#### Text shown:
EnsembleAnalysis

This module analyzes ensembles in terms of intermediate order. In this module, ensembles have internal variable names (identifiers).

addpdb

Input of template conformers from PDB files.

addpdb file identifier
Arguments
  • file - file name, can contain wildcards

  • identifier - module-internal identifier for the ensemble, e.g. ‘ensemble_1’

Remarks
  • use wildcard ‘*’ for part of the filename to process all conformers from a previous step in the pipeline

  • individual PDB files can contain a single model or several models; this can be freely mixed

archive

Save ensemble as a ZIP file including a file list with weights and individual PDB files of all conformers

archive output ensemble_id
Arguments
  • output - name of the output file, extension is not required

  • ensemble_id - identifier of the ensemble to be save

Remarks
  • this is the “most interoperable” way of saving a weighted ensemble

  • information generated by previous processing, such as spin labelling or domain partitioning, is lost

  • metadata that is not part of PDB specification, such as AlphaFold predicted aligned error, is lost

  • the file-list-with-weights format of the included ‘.ens’ file is human readable and easy to process by other software

  • we favour this format for deposition on Zenodo

  • the format can be reimported with the get_Zenodo keyword

  • for processing with some other software, saving to a single PDB file with the keyword save may be the better option

asphericity

Computes the ensemble averaged asphericity and plots asphericity versus radius of gyration for all conformers

asphericity input [address]
Arguments
  • input - identifier of the input ensemble

  • address - chain address or chain and residue ranges, e.g. (A)4-270, defaults to (A)

#### What this exercise asks:
**a.** Rewrite the paragraph of the EnsembleAnalysis documentation that begins "This module analyzes ensembles" as a short list of its main points.
**b.** Please reproduce the EnsembleAnalysis documentation word for word, from "EnsembleAnalysis" to "from PDB files.".
**c.** According to the EnsembleAnalysis documentation, which keyword can reimport the format saved by archive?

#### Provided information:
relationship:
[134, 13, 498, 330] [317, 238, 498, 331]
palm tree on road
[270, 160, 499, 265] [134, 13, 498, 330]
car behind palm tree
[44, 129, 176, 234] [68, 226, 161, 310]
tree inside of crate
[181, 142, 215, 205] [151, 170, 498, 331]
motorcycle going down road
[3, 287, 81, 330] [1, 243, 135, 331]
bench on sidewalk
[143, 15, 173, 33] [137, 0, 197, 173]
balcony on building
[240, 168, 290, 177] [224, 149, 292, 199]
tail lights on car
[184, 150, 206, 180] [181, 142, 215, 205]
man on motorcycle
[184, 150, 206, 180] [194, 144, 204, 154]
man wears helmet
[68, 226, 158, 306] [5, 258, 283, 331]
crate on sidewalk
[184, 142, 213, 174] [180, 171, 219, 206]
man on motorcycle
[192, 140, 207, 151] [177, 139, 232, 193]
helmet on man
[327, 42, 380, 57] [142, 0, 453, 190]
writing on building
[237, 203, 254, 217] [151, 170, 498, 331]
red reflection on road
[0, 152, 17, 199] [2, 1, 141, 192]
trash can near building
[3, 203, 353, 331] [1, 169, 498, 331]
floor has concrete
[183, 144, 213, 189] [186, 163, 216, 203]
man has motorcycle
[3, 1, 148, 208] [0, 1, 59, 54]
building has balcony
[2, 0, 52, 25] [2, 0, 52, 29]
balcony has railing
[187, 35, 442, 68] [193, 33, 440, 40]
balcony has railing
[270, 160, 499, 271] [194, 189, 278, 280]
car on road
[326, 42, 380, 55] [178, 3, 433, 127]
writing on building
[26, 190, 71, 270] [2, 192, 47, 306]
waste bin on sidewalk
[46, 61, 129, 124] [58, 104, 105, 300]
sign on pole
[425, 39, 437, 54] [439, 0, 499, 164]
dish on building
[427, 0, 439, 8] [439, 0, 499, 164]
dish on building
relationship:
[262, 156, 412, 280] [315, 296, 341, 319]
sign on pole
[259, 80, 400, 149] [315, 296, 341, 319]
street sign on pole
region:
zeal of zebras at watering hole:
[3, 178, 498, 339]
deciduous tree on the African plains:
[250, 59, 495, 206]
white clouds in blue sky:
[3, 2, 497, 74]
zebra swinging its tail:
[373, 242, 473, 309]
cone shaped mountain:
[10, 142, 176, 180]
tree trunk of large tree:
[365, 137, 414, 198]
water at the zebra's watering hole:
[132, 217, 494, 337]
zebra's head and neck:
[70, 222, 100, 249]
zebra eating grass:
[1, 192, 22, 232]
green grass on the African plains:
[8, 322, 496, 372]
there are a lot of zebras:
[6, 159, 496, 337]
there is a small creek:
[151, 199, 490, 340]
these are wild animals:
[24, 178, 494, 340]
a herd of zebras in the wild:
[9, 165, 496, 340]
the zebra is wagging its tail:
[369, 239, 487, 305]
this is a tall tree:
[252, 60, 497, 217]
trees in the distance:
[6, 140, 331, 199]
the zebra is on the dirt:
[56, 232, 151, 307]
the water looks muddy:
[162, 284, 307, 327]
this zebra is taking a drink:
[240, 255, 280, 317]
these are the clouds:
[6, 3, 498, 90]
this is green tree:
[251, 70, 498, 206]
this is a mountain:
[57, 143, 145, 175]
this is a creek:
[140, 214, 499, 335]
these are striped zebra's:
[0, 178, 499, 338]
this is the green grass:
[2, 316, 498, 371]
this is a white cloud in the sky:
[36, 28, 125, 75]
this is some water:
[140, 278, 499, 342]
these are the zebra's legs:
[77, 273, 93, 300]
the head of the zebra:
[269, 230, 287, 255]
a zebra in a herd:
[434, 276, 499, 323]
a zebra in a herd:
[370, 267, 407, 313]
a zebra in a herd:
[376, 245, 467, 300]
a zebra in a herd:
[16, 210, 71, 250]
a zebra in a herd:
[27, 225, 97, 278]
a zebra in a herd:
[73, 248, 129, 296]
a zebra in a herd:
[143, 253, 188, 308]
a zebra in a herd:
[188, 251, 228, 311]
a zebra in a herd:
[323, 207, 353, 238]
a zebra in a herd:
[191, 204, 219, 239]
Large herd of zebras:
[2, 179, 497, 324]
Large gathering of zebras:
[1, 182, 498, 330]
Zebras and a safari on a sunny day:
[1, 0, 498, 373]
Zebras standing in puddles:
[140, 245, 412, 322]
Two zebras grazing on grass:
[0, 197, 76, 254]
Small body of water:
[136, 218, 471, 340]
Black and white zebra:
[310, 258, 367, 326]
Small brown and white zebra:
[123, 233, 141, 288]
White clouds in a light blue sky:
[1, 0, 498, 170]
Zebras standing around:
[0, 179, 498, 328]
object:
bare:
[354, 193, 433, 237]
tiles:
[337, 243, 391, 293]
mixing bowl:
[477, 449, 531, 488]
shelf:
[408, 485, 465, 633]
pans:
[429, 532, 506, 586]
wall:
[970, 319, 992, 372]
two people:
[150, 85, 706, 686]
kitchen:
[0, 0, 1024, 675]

#### Per-task outputs:
**a.**
- Analyzes ensembles in terms of intermediate order.
- Gives ensembles module-internal variable names (identifiers).

**b.**
EnsembleAnalysis

This module analyzes ensembles in terms of intermediate order. In this module, ensembles have internal variable names (identifiers).

addpdb

Input of template conformers from PDB files.

**c.** The get_Zenodo keyword.